Tony Krslovic

Personal information
- Full name: Tony Krslovic
- Date of birth: 14 July 1969 (age 56)
- Place of birth: Sydney, Australia
- Position: Striker

Senior career*
- Years: Team / Apps / (Gls)
- 1987–1989: Sydney United / 21 / (2)
- 1989–1990: St George FC / 56 / (22)
- 1990–1995: Sydney United / 91 / (35)
- 1996: APIA Leichhardt
- 1996-98: Sydney United / 2 / (0)
- 1998: Manly United
- Total:  / 170 / (59)

International career^{‡}
- 1990: Australia / 1 / (0)
- 1990: Australia B / 2 / (0)

Managerial career
- 2002–03: Sydney United

= Tony Krslovic =

Australian soccer player

Tony Krslovic (born 14 July 1969) is a former Australian soccer player. He played as a striker for Sydney United and St George FC in the National Soccer League.

==Career==
Krslovic played his whole career in the old National Soccer League (NSL) in Australia where he played for Sydney United and St George FC.

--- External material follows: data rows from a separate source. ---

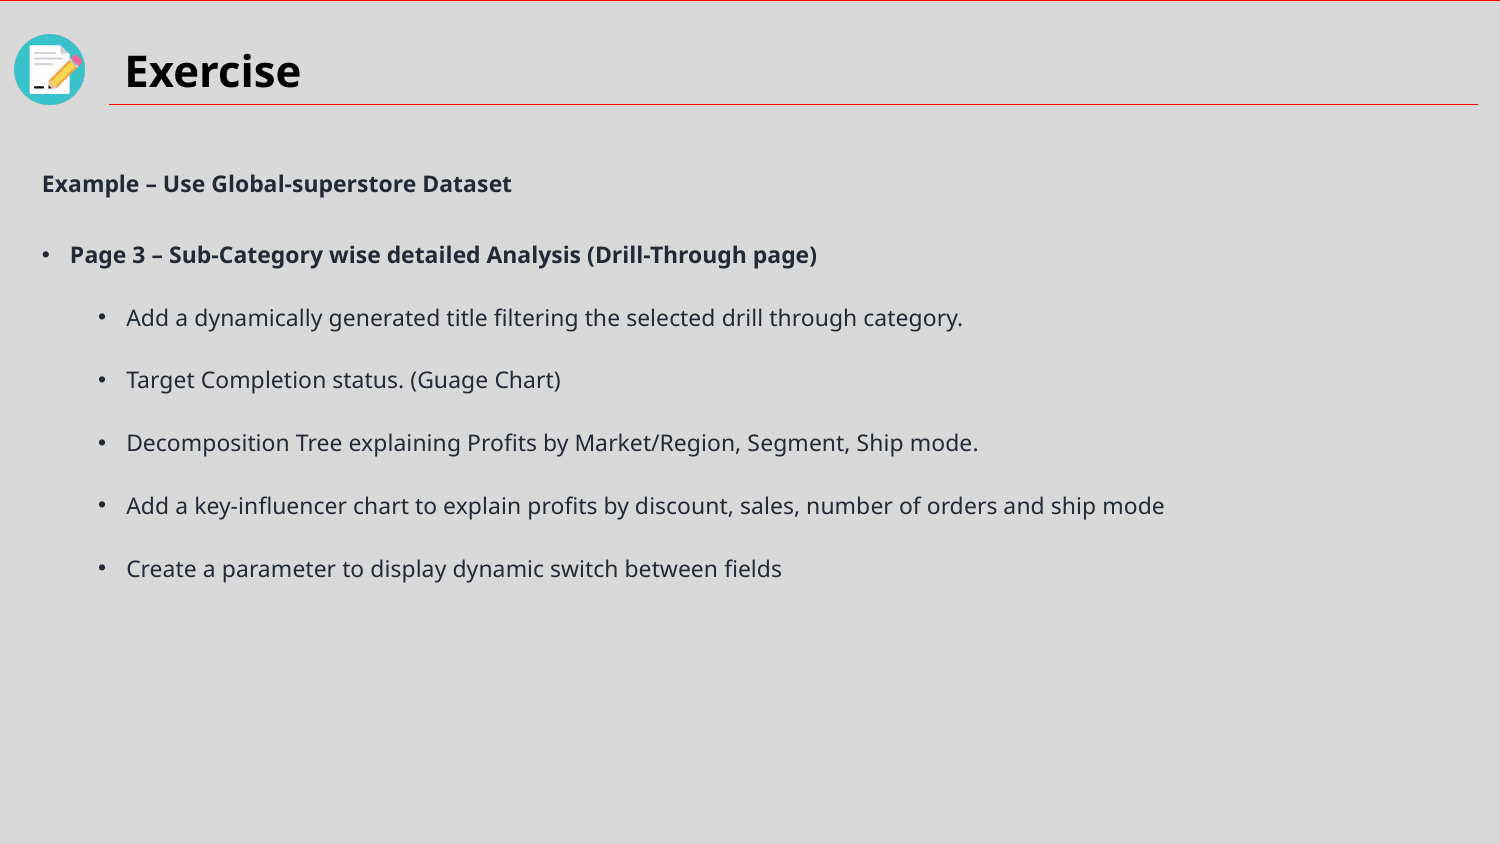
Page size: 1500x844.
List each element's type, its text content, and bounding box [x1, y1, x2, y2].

picture [14, 34, 85, 105]
list Example – Use Global-superstore Dataset Page 3 – Sub-Category wise detailed Analysis (Drill-Through page) Add a dynamically generated title filtering the selected drill through category. Target Completion status. (Guage Chart) Decomposition Tree explaining Profits by Market/Region, Segment, Ship mode. Add a key-influencer chart to explain profits by discount, sales, number of orders and ship mode Create a parameter to display dynamic switch between fields [27, 135, 1478, 833]
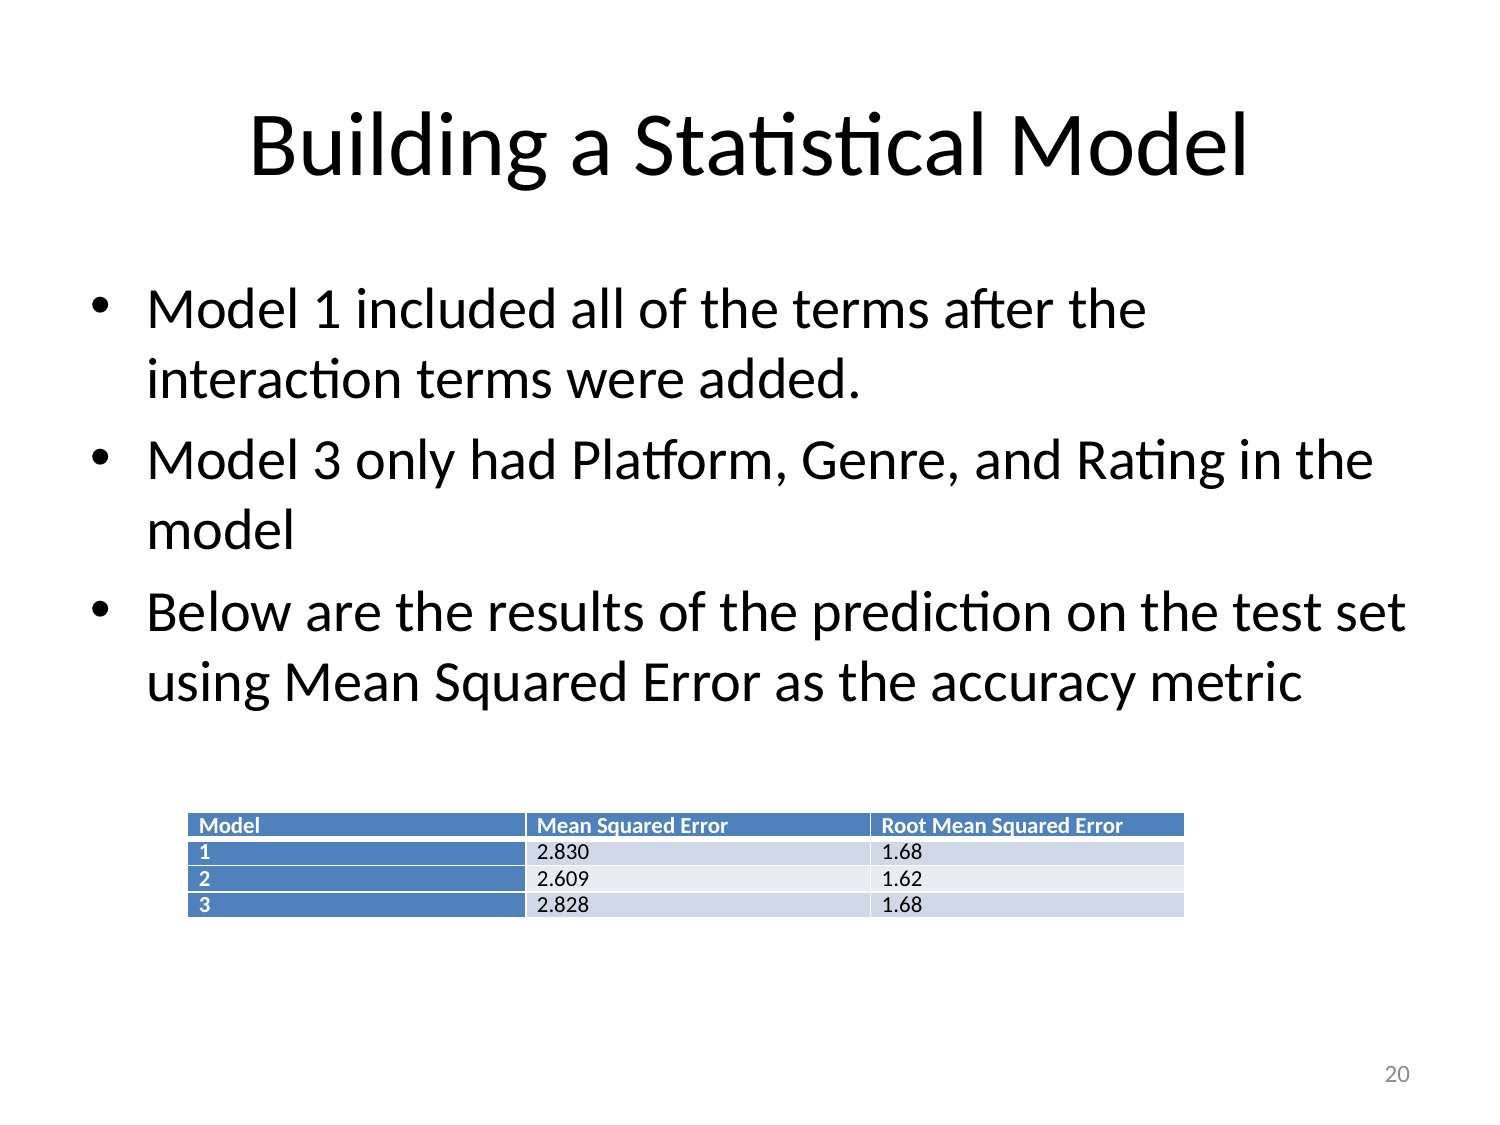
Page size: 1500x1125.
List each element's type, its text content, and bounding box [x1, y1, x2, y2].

table_header Root Mean Squared Error [871, 813, 1184, 836]
table_cell 2.609 [527, 866, 870, 891]
table_cell 1.68 [871, 893, 1184, 917]
table_cell 2.830 [527, 842, 870, 865]
table_cell 1 [188, 842, 525, 865]
table_cell 3 [188, 893, 525, 917]
table_cell 1.68 [871, 842, 1184, 865]
table_header Model [188, 813, 525, 836]
title Building a Statistical Model [75, 45, 1425, 233]
table_header Mean Squared Error [527, 813, 870, 836]
table_cell 2.828 [527, 893, 870, 917]
list Model 1 included all of the terms after the interaction terms were added. Model 3 only had Platform, Genre, and Rating in the model Below are the results of the prediction on the test set using Mean Squared Error as the accuracy metric [75, 262, 1425, 1005]
table_cell 1.62 [871, 866, 1184, 891]
slide_number 20 [1074, 1042, 1425, 1103]
table_cell 2 [188, 866, 525, 891]
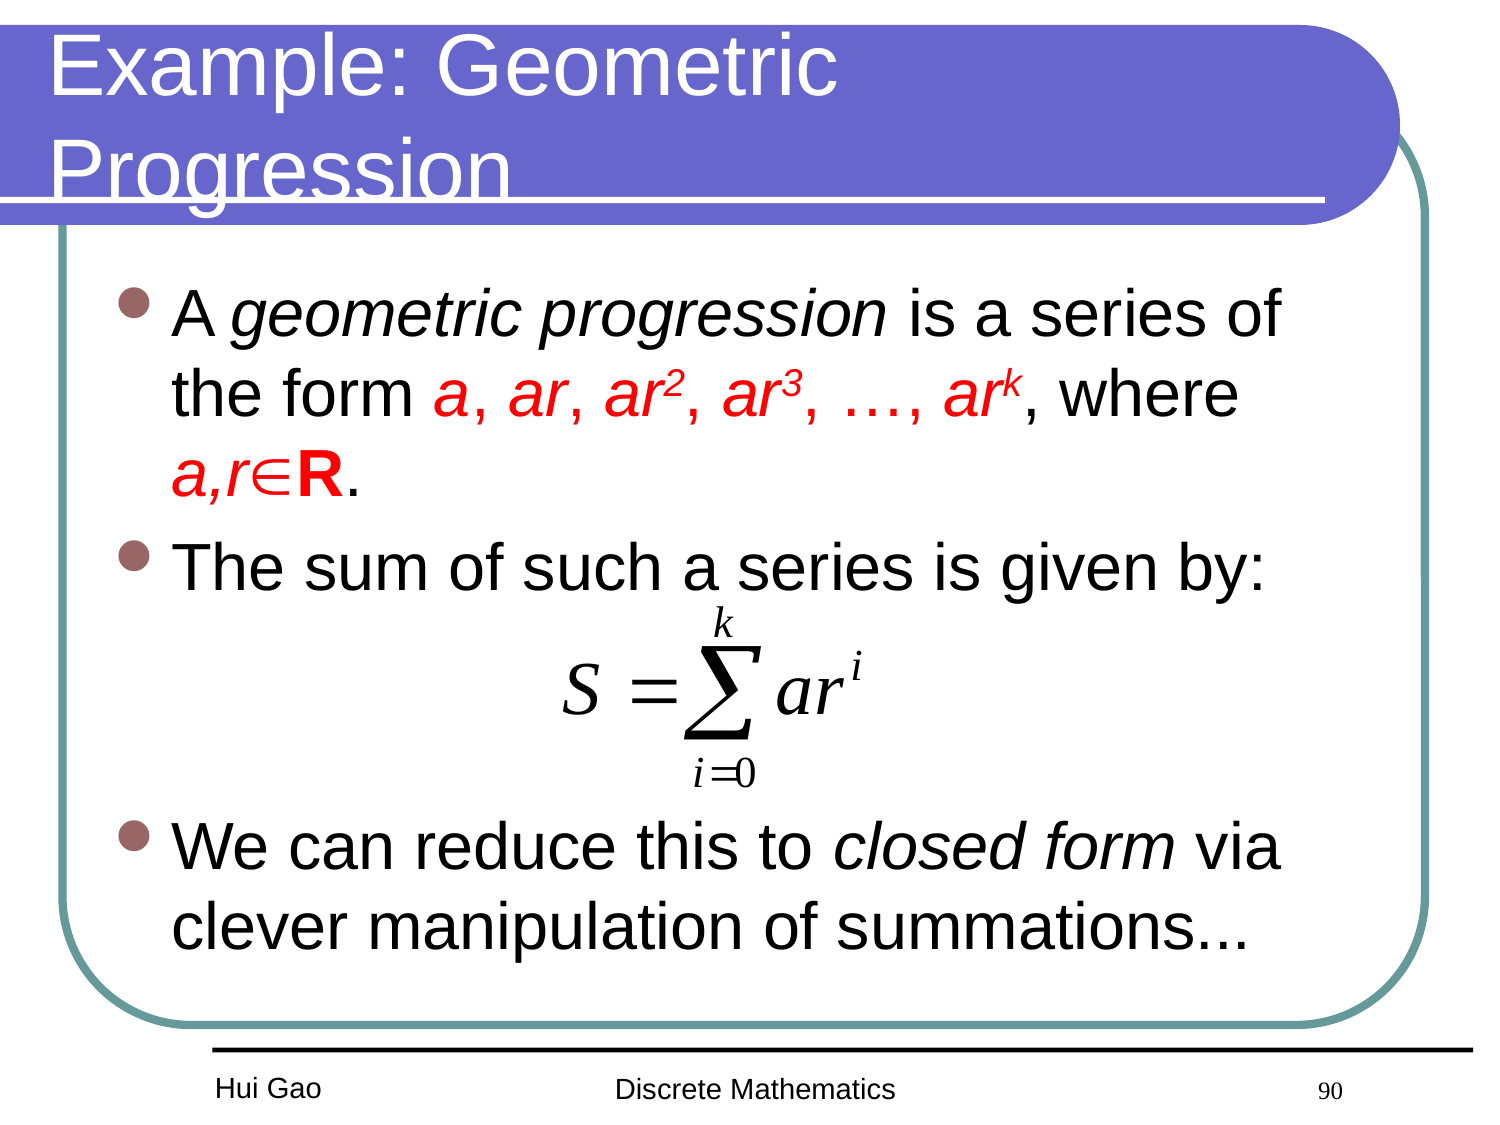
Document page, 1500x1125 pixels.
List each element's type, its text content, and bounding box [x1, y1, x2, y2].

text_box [549, 587, 888, 804]
list A geometric progression is a series of the form a, ar, ar2, ar3, …, ark, where a,rR. The sum of such a series is given by: We can reduce this to closed form via clever manipulation of summations... [99, 262, 1401, 988]
title Example: Geometric Progression [31, 37, 1348, 188]
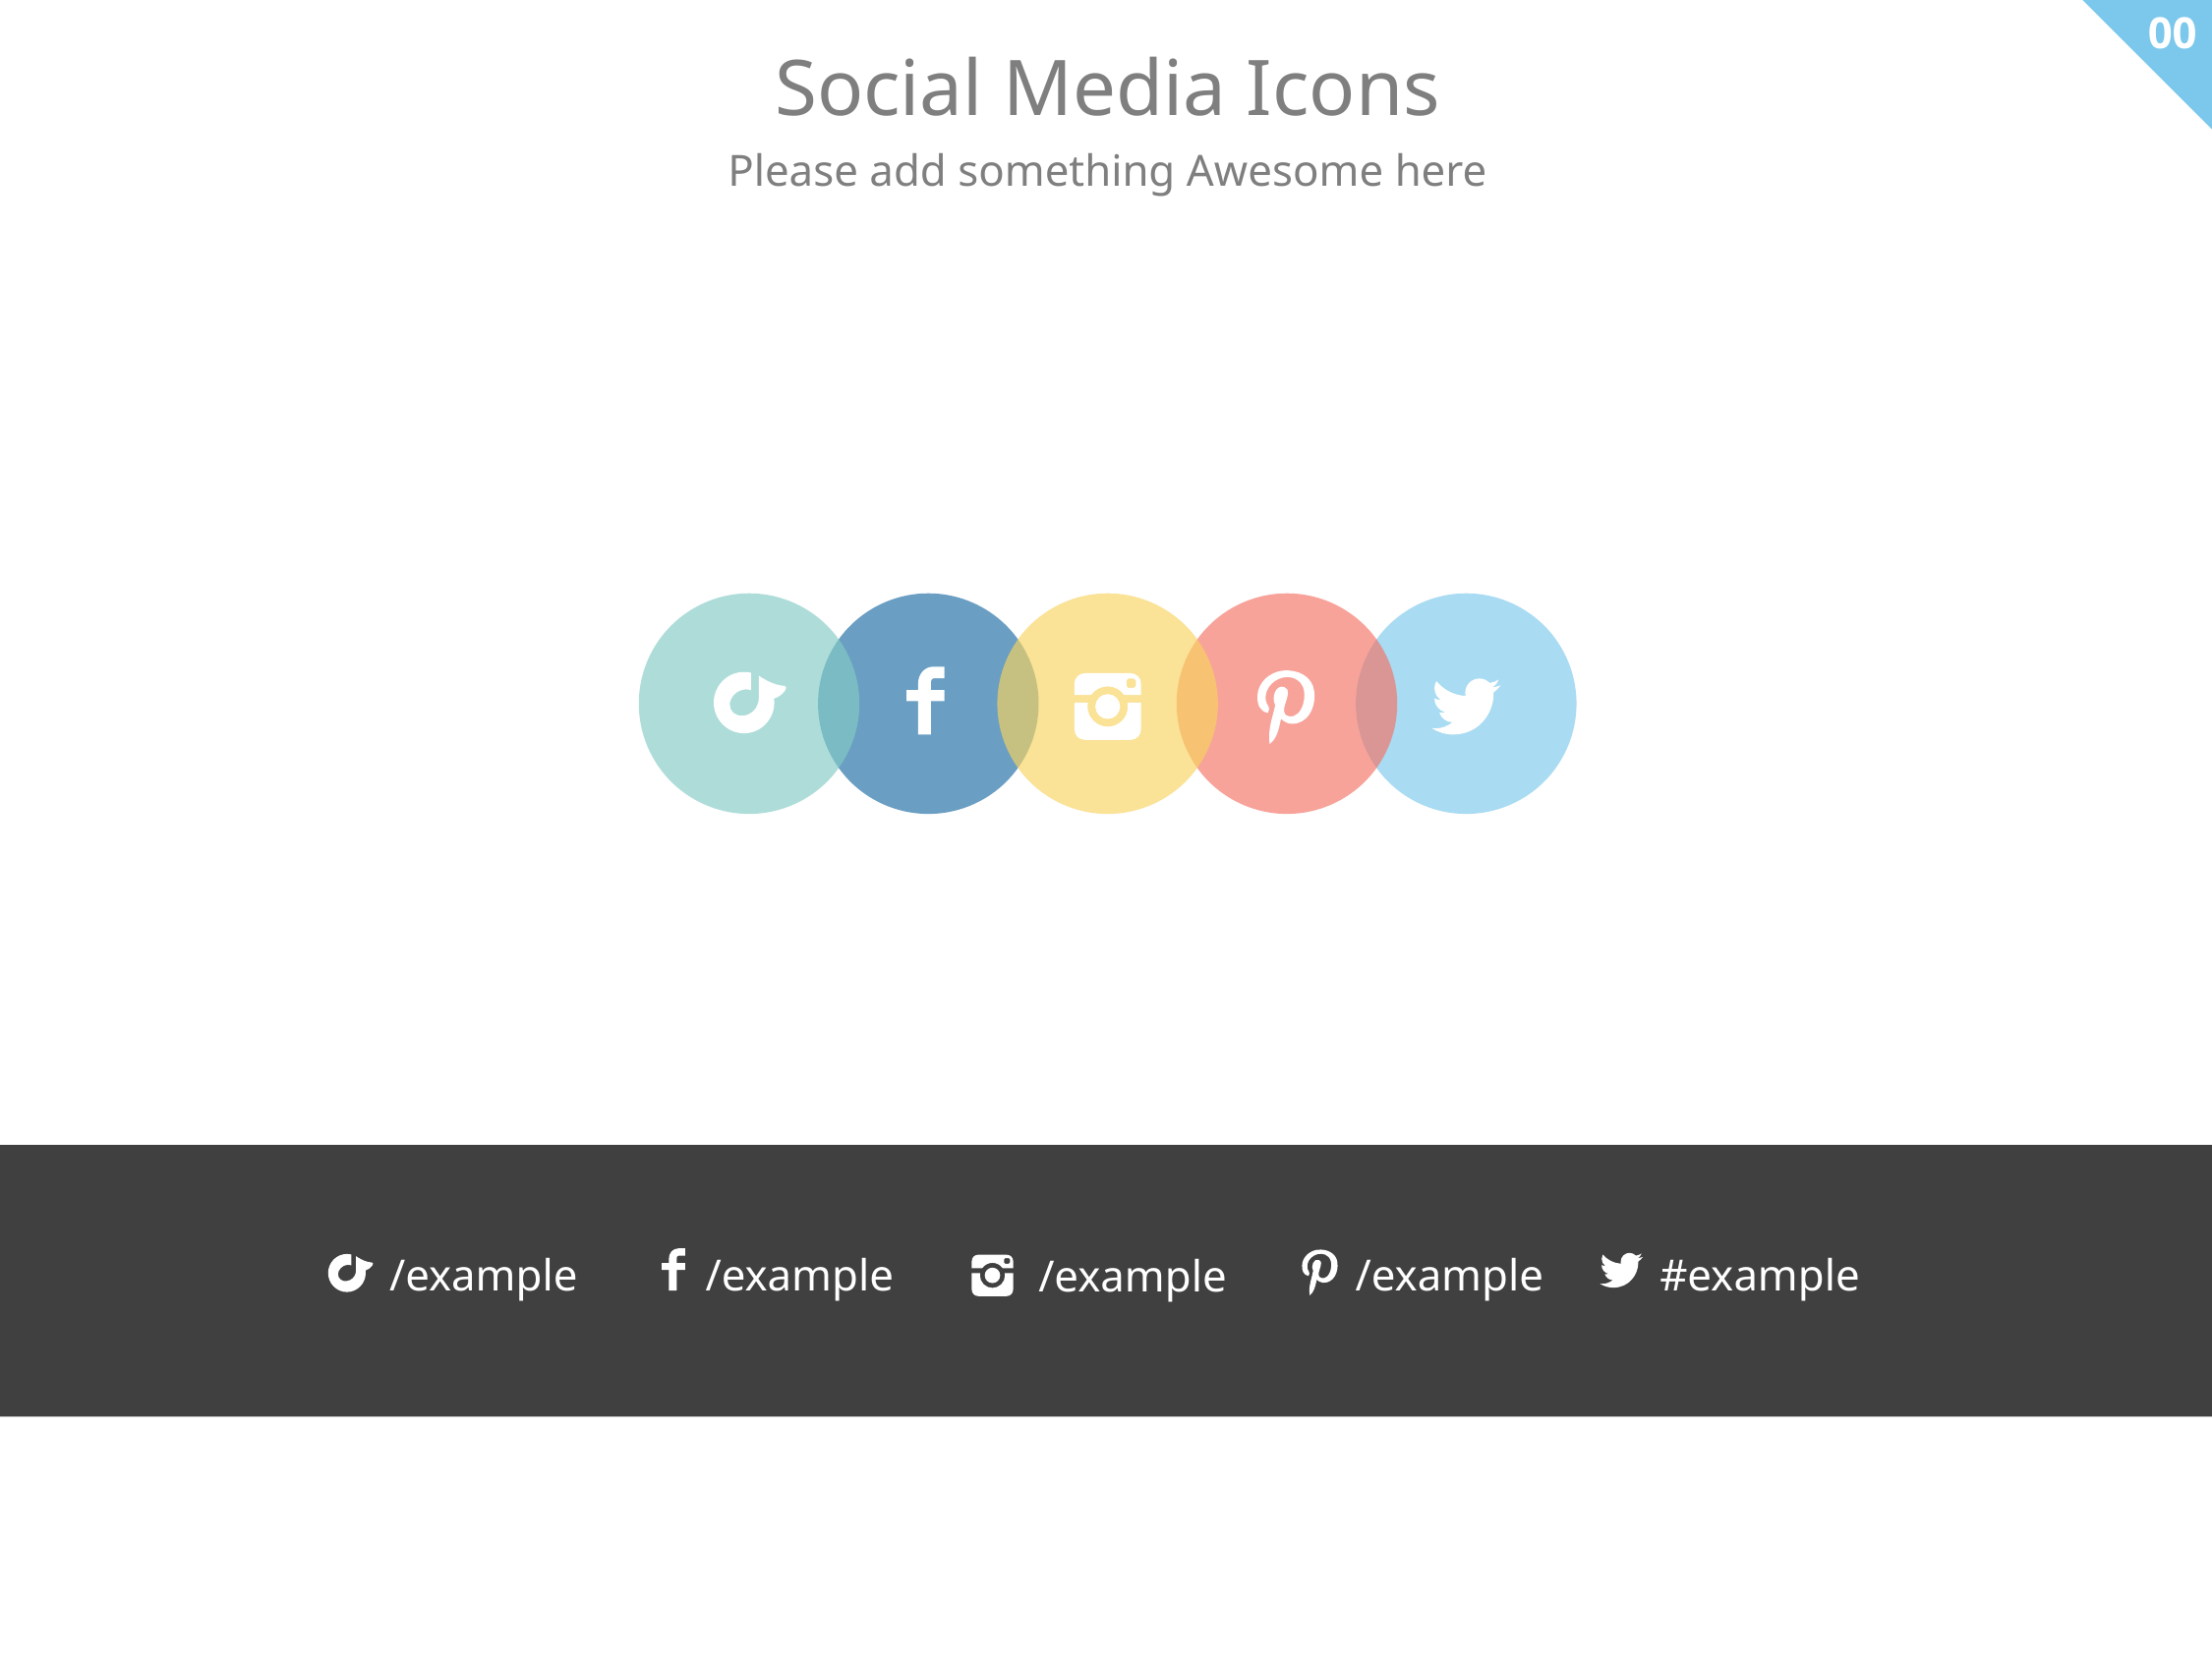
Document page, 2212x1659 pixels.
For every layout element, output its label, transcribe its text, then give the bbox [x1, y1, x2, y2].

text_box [1600, 1240, 1876, 1308]
text_box [1095, 694, 1121, 719]
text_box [971, 1241, 1243, 1310]
text_box Please add something Awesome here [713, 136, 1502, 202]
text_box Social Media Icons [760, 31, 1456, 136]
text_box [1074, 672, 1141, 696]
text_box [1074, 702, 1141, 740]
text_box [327, 1240, 594, 1308]
text_box [1257, 670, 1315, 744]
text_box [996, 592, 1219, 816]
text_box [662, 1240, 909, 1308]
text_box [839, 592, 1018, 816]
text_box [1431, 678, 1501, 735]
text_box [637, 592, 861, 816]
text_box [906, 666, 945, 735]
text_box [1376, 592, 1578, 816]
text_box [1302, 1240, 1559, 1308]
text_box [0, 1144, 2212, 1417]
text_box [2080, 0, 2212, 130]
text_box [1197, 592, 1399, 816]
text_box [714, 671, 786, 734]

In 1996, Krslovic played for APIA Leichhardt in the NSW Super League competition, and also for Manly United during the 1998 NSW Super League season.

==International career==
Krslovic was capped once for Australia, in a 3–0 win against Indonesia in August 1990, where he came off the bench. In addition to his international cap, Krslovic also represented Australia in two ‘B’ matches during the same year – against a touring Hajduk Split team and the Malaysian Under 23's team.

==Coaching career==
During the 2002/03 NSL season, Branko Culina, Sydney United's manager at the time, departed from his role. In response to this change, Tony Krslovic and Tony Pezzano were appointed as co-coaches of Sydney United, jointly steering the team for the remainder of the season.

Most recently, he was coaching Sydney United 58 under 15's team.